Stocks where the sovereign fund reduced stakes included Infosys, Reliance Industries, ICICI Bank and Suzlon Energy. The fund has completely exited some of the small- and mid-size banks such as Allahabad Bank, Andhra Bank, Bank of Maharashtra, Federal Bank, Oriental Bank of Commerce and Syndicate Bank. The companies in which the fund raised stake included SBI, ONGC, Larsen & Toubro, Reliance Infrastructure, Indian Hotel, SKS Microfinance, GMR Infrastructure, GVK Power, Lanco Infratech and NHPC.

According to the fund, it also took exposure to India’s sovereign debt papers worth Rs 518 crore (570 million kroner), in 2011. The Government Pension Fund Global is managed by Norwegian central bank Norges Bank’s investment arm Norges Bank Investment Management (NBIM) and has $583.04 billion worth of assets under management. NBIM manages most of Norges Bank’s foreign exchange reserves.
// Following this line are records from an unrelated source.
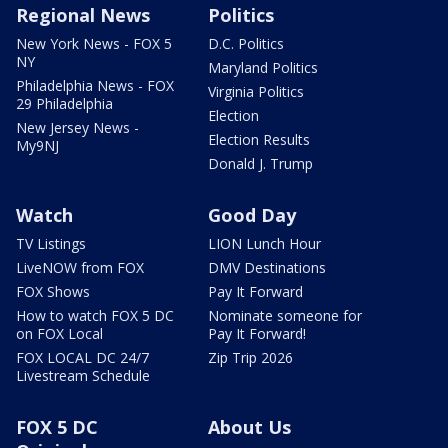
Regional News
Politics
New York News - FOX 5
D.C. Politics
NY
Maryland Politics
Philadelphia News - FOX
Virginia Politics
29 Philadelphia
Election
New Jersey News -
Election Results
My9NJ
Donald J. Trump
Watch
Good Day
TV Listings
LION Lunch Hour
LiveNOW from FOX
DMV Destinations
FOX Shows
Pay It Forward
How to watch FOX 5 DC
Nominate someone for
on FOX Local
Pay It Forward!
FOX LOCAL DC 24/7
Zip Trip 2026
Livestream Schedule
FOX 5 DC
About Us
The fund suffered a loss of 2.5 per cent at $15.13 billion in 2011 as global stock markets slumped, said NBIM’s annual report for 2011.

Globally, the fund’s worst performing stock investment was in French bank Societe Generale, followed by carmaker Daimler and UK bank HSBC Holdings, the annual report said. The fund’s best performing stocks were Apple, maker of the iPad and iPhone, followed by UK drugmaker GlaxoSmithKline and US oil company Exxon Mobil.

The market value of the fund rose by $41.20 billion to $583.04 billion in 2011. Equity investments sufferred a loss of 8.8 per cent in 2011 as stocks fell in Europe, where the fund had half its shareholding at the end of the year, NBIM said.

“The results showed a substantial decline in share prices in 2011 and increased uncertainty about government debt in the euro zone area,” said Yngve Slyngstad, chief executive officer of Norges Bank Investment Management, which manages the fund.